There has been persistent discussion of nuclear material in Syria, which, if we took the words seriously, would tend to indicate that something radioactive, such as enriched uranium or plutonium, was present. If what was delivered was not equipment but radioactive material, the threat might not have been a Syrian nuclear program, but some sort of radioactive device — a dirty bomb — that might be handed off to Hezbollah. The head of Israel’s military intelligence was quoted as saying something about the attack having re-established Israel’s deterrence power after its failures in the 2006 conflict with Hezbollah. Perhaps the problem was that the material was being transferred from North Korea to Syria on its way to Lebanon, possibly to use against Israel.

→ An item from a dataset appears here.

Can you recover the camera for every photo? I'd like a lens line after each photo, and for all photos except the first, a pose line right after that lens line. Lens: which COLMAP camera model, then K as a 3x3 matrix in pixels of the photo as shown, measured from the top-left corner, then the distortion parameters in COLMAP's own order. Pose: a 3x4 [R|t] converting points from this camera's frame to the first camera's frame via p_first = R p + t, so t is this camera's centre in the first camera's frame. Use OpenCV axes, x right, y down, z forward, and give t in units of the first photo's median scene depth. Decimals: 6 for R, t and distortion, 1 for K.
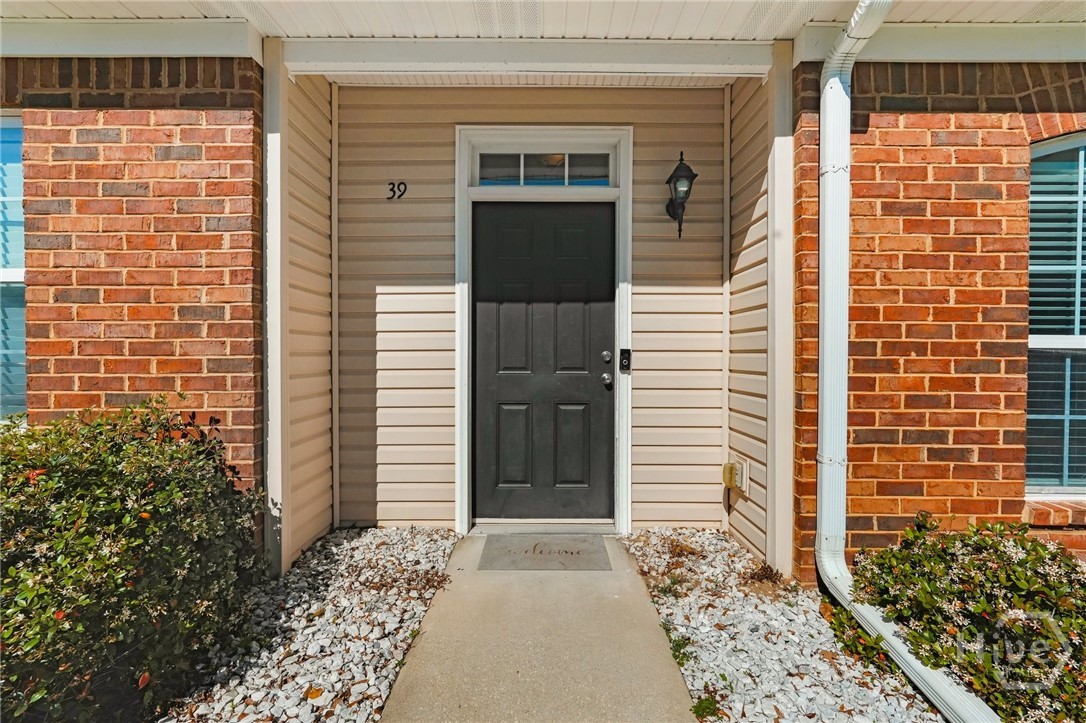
lens RADIAL K [[487.0, 0, 543.0], [0, 487.0, 361.5], [0, 0, 1]] dist [0.000258, 0.000776]
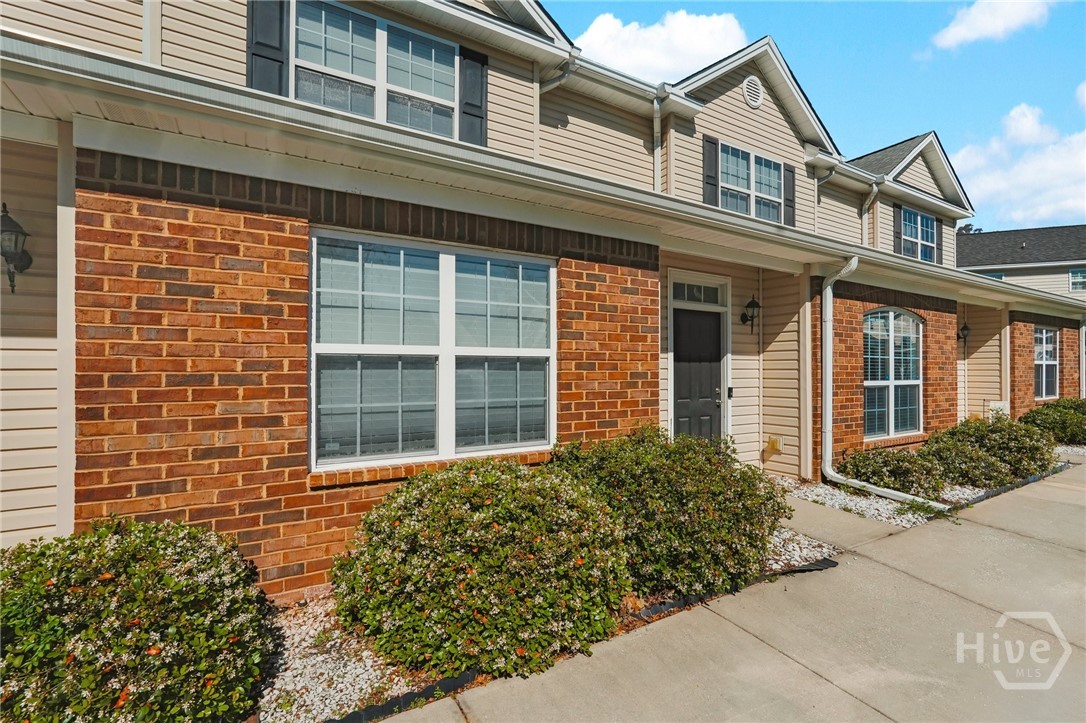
lens RADIAL K [[509.5, 0, 543.0], [0, 509.5, 361.5], [0, 0, 1]] dist [-0.001384, 0.000073]
pose [[0.845163, 0.007935, 0.534450, -2.071883], [0.006177, 0.999678, -0.024610, -0.107268], [-0.534474, 0.024101, 0.844841, -0.475487]]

That would explain Syria’s relative silence. Concern that the deal with North Korea will fall apart might keep the United States quiet. But a Syrian transfer of such material to Hezbollah normally would set Israel to raging at the Syrians. The Americans might have kept quiet, but the Israelis would have leaked much earlier than this. Israel would want to use the threat as a tool in its public relations war.
Another reason for the silence could be psychological warfare against Iran. The speculation above might be true in some variant, but by remaining ominously silent, the Israelis and Americans might be trying to shake Iran’s nerve, by demonstrating their intelligence capability, their special operations ability and the reach of their air power. With the Israelis having carried out this attack, this very visible secrecy might be designed to make Iran wonder whether it is next, and from what direction an attack might come.

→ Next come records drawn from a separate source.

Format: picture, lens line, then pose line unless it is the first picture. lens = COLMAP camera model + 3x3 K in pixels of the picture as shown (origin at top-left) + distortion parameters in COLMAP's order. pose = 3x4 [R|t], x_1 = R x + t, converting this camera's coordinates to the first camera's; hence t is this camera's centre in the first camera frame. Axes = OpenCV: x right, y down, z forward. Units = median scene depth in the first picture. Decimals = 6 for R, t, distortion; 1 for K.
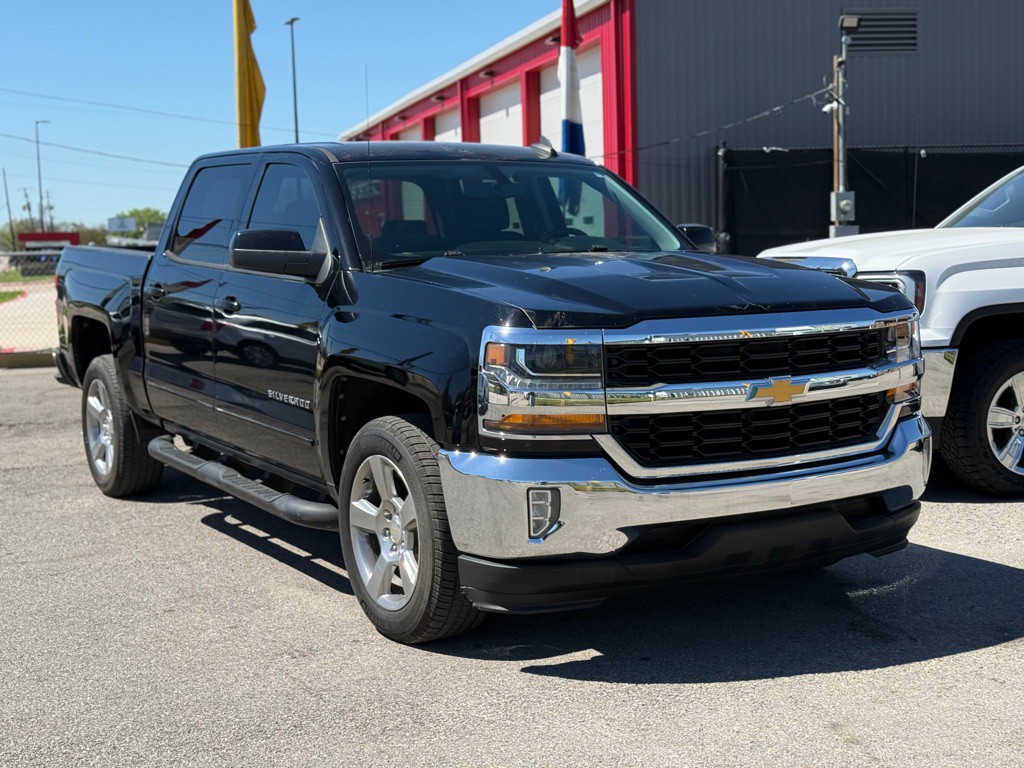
lens RADIAL K [[1422.5, 0, 514.6], [0, 1422.5, 391.1], [0, 0, 1]] dist [0.122715, 0.000000]
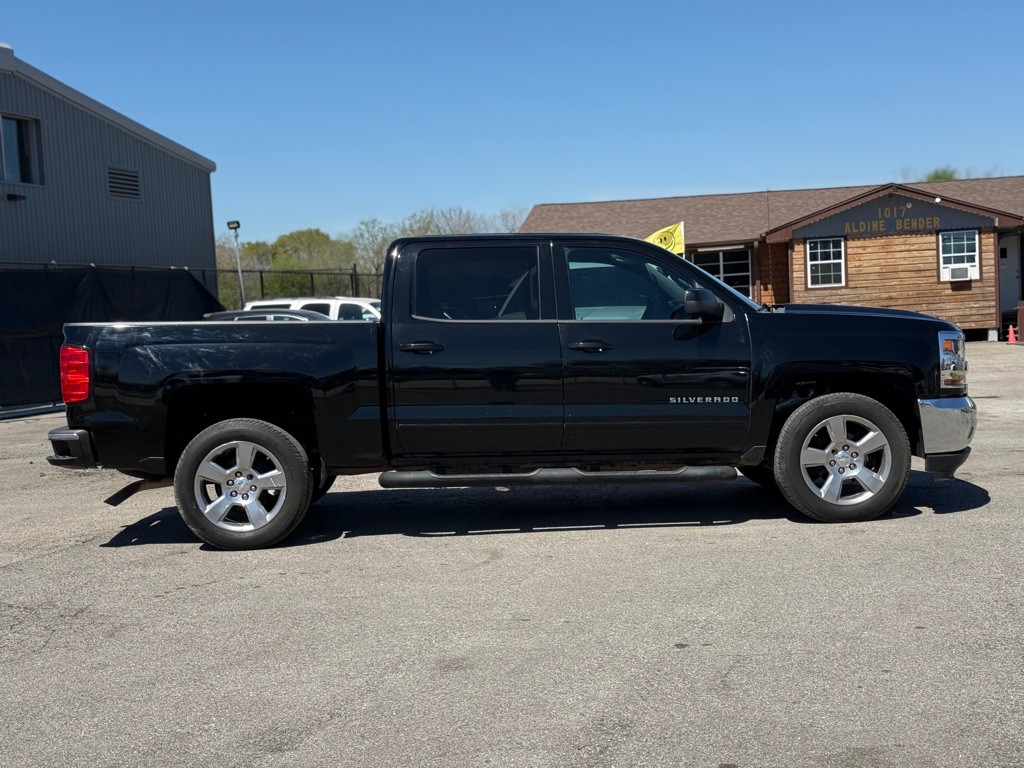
lens RADIAL K [[1422.5, 0, 511.0], [0, 1422.5, 385.8], [0, 0, 1]] dist [0.122715, 0.000000]
pose [[0.501107, -0.041548, 0.864388, -0.452083], [0.123948, 0.991994, -0.024173, 0.000423], [-0.856463, 0.119252, 0.502245, 0.119478]]
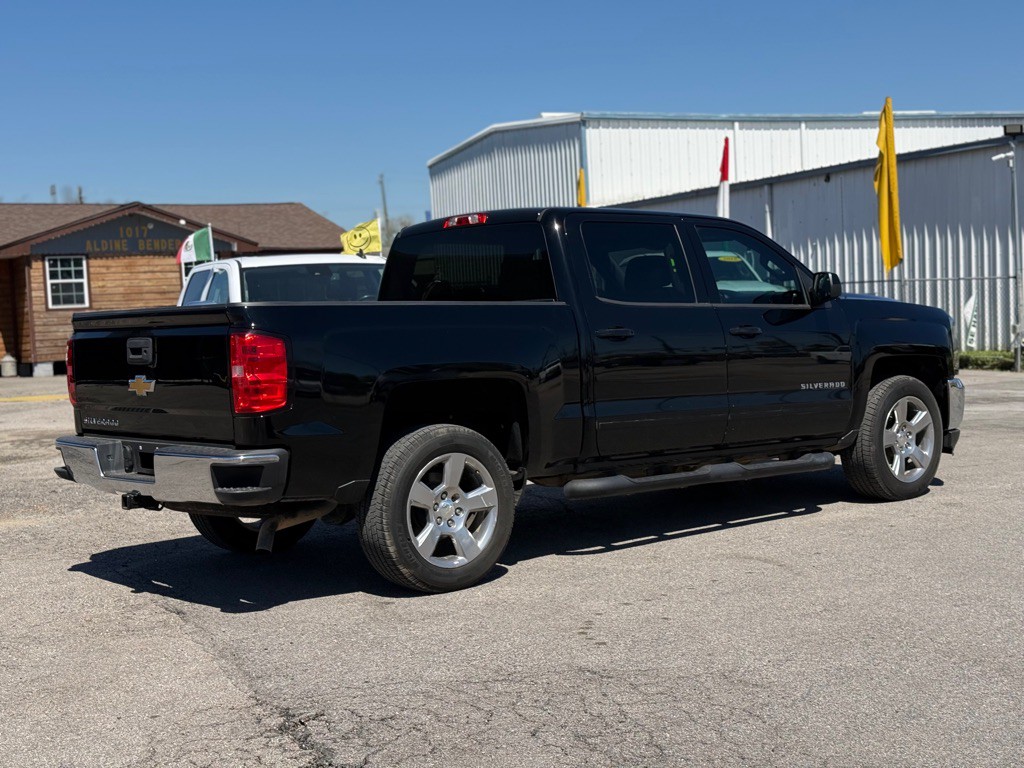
lens RADIAL K [[1422.5, 0, 517.8], [0, 1422.5, 393.2], [0, 0, 1]] dist [0.122715, 0.000000]
pose [[-0.154877, -0.032421, 0.987402, -0.460929], [0.152343, 0.986723, 0.056294, -0.035009], [-0.976117, 0.159142, -0.147882, 0.444192]]
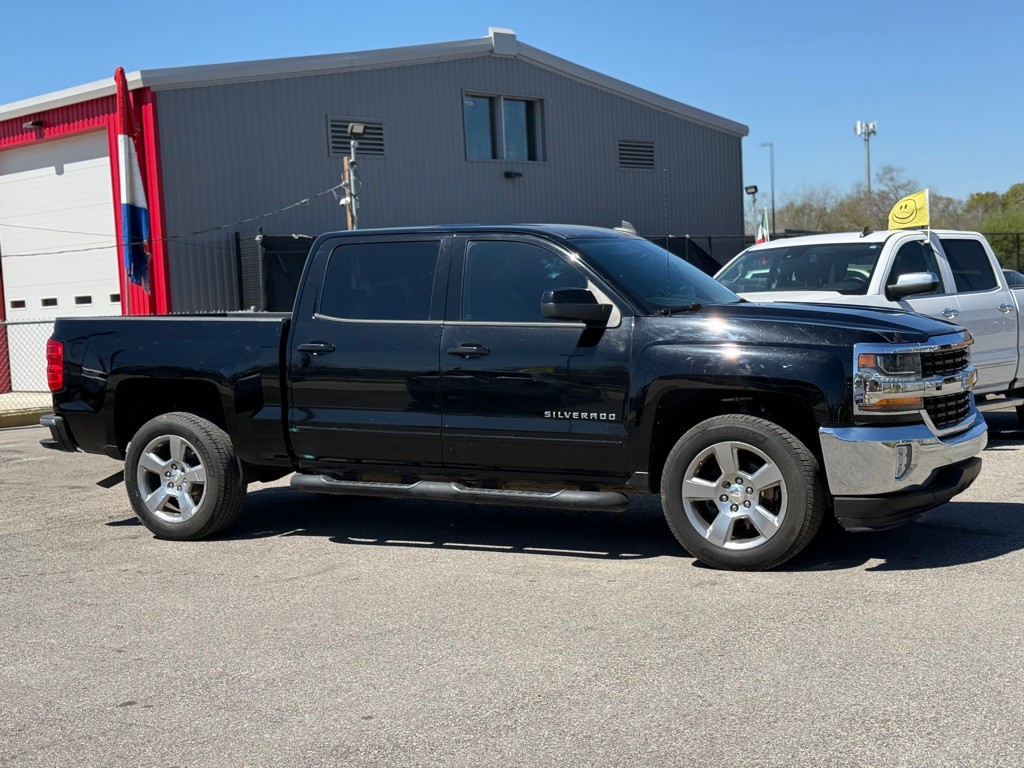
lens RADIAL K [[1422.5, 0, 516.9], [0, 1422.5, 392.4], [0, 0, 1]] dist [0.122715, 0.000000]
pose [[0.856075, -0.044635, 0.514921, -0.255251], [0.075807, 0.996333, -0.039667, 0.009134], [-0.511263, 0.072992, 0.856319, -0.028943]]
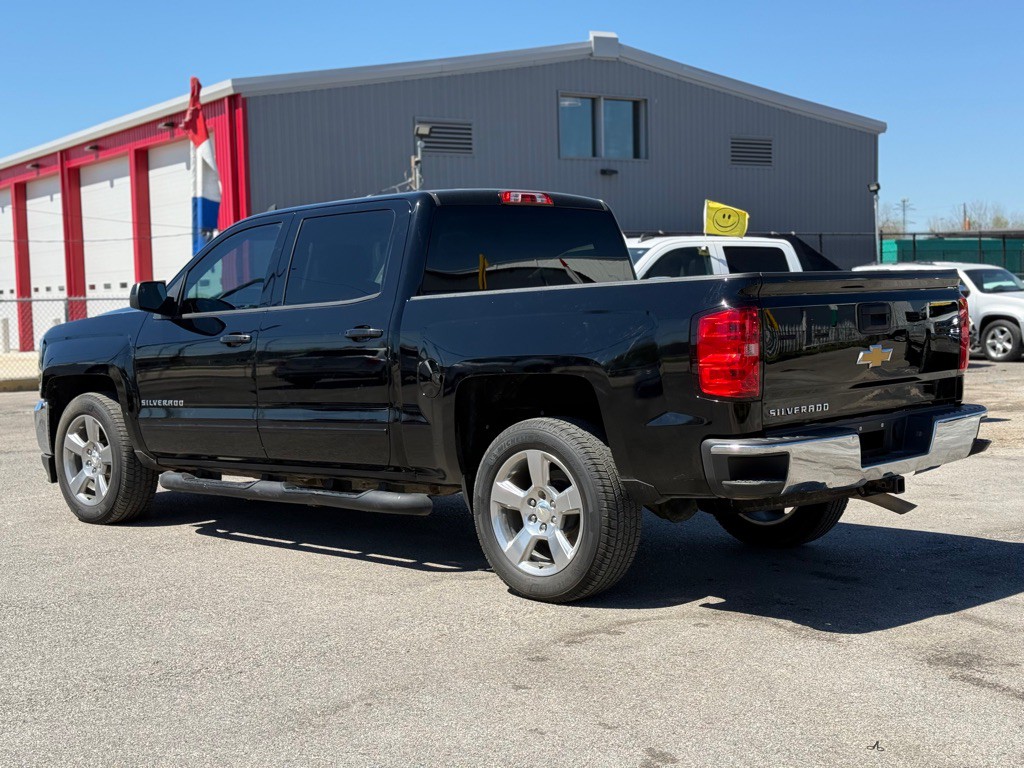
lens RADIAL K [[1422.5, 0, 515.0], [0, 1422.5, 393.6], [0, 0, 1]] dist [0.122715, 0.000000]
pose [[0.951266, -0.008528, 0.308253, -0.076971], [0.022416, 0.998885, -0.041540, 0.026786], [-0.307555, 0.046426, 0.950397, -0.196143]]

Normally such international game-playing would not interest us. The propensity of governments to create secrets out of the obvious is one of the more tedious aspects of international relations. But this secret is not obvious, and it is not trivial. Though it is true that something is finally being leaked three weeks after the attack, what is being leaked is neither complete nor reliable. It seems to make sense, but you really have to work hard at it.
At a time when the United States is signaling hostile intentions toward Iran, the events in Syria need to be understood, and the fact that they remain opaque is revealing. The secrecy is designed to make a lot of people nervous. Interestingly, the Israelis threw a change-up pitch the week after the attack, signaling once again that they wanted to open talks with the Syrians — a move the Syrians quickly rebuffed.
When events get so strange that interpretation is a challenge, it usually indicates it was intended that way, that the events are significant and that they could point to further instability. We do not know whether that is true, but Israel and the United States have certainly worked hard to create a riddle wrapped in a mystery.